Misericordia

Carmen Sánchez

Benita se levantó de un salto ignorando las protestas de sus huesos. Preparó el fuego y calentó agua con achicoria.  Bebió un sorbo y dejó el resto para su compañero, el moro, que aún dormía.  Se aseó como pudo, y salió de la choza.

Sabía que el morito se enfadaría cuando no la viese, pero esa mañana no le importó: tenía algo que hacer, algo muy importante y no podía demorarse.

Corrió calle arriba, como alma perseguida por el diablo mientras asomaban las primeras luces del alba.  Llegó en un suspiro a la casa de su antigua ama, que aparentaba seguir durmiendo, pero sabía que Juliana, la nuera, vivía despierta de noche y de día, y la llamó.  Un ojeroso rostro asomó a la ventana.

—¿Qué quieres a estas horas, Benita?

—¿Recuerdas que me prometiste dos pesetas al mes?
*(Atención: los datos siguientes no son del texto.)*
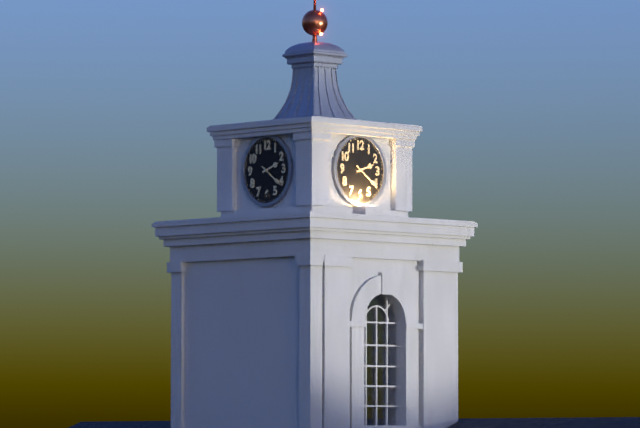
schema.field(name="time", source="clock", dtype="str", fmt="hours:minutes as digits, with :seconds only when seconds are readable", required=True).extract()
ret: 2:21
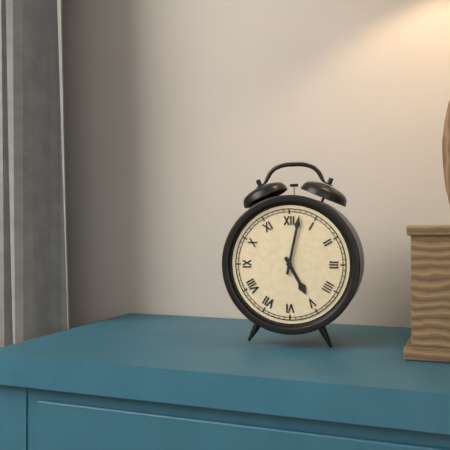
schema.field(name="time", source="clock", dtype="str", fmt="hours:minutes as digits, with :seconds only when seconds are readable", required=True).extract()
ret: 5:02
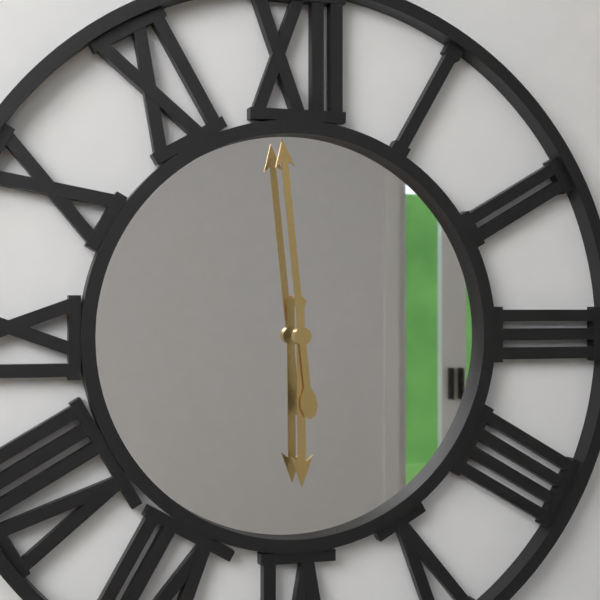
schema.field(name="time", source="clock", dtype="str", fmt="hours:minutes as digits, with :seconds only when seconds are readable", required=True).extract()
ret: 5:59
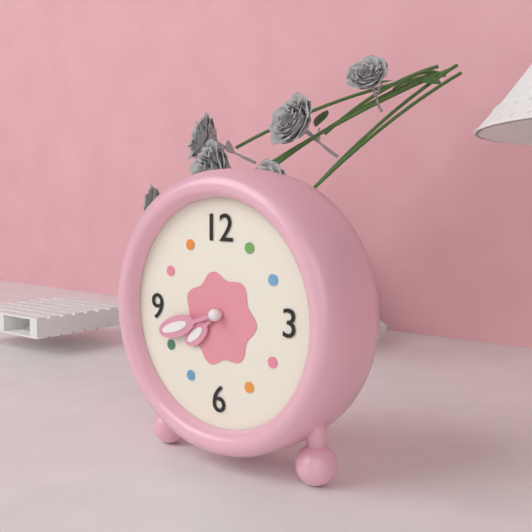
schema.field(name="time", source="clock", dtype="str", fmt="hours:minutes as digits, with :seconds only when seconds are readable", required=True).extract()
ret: 7:42
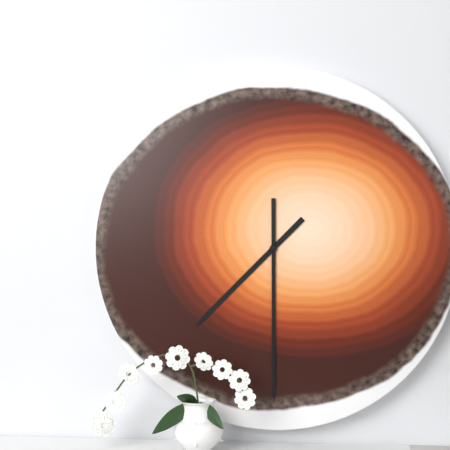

Pues las quiero ahora.

—Vaya con la Benita, con buenas nos vienes hoy.  Y… ¿para qué las quieres con tanta urgencia? Si puede saberse…

—Cosas mías.  ¿Me las das o no?

—Una promesa es una promesa. Toma y vete con Dios.

 

Con Dios se marchó, tan rauda y veloz como había llegado.  Corrió las calles de Madrid mientras el diablo apenas le daba alcance y, asombrado, no entendía la desusada energía de la vieja.  Hasta el sol abandonó su puesto tras las nubes para verla.

Llegó sin aliento al puesto de lotería. Solo respiró un segundo.

—Dos pesetas del número treinta y cuatro mil setecientos dieciocho.

—Buenos días, Benita. Por lo menos se saluda.

—Dame el número y no me andes con monsergas, que este va a tocar.

—¿Otro sueño?

—Pero esta vez es de verdad, que mi pobre madre se ha levantado de la tumba para darme el soplo.

—Y… ¿Vale más la palabra de tu madre que la de Santa Brígida de la semana pasada, o la de San Antón de la anterior, o la de San Anselmo de la otra? Mira, Benita, que mejor os vendría al moro y a ti que lo gastases en comida, que se os ve más deslucidos cada día.

—Te digo que me lo des, que me dice el corazón que va a tocar.  Estoy cansada ya de vivir en pocilgas y tener que pedir para malcomer.  Con el dinero que me toque, voy a comprar una casa para vivir como Dios manda y comer puchero todos los días.

—Toma el número, Benita, y que Dios te oiga.

 

Al siguiente día, Benita volvió a ocupar su puesto en la entrada de la iglesia, junto a los otros mendigos, que la observaban con burlona satisfacción.  Mientras, el diablo, con mejor oído que Dios, apostado en la acera de enfrente, repetía el número ganador:  ochenta y siete mil trescientos cuarenta y cinco.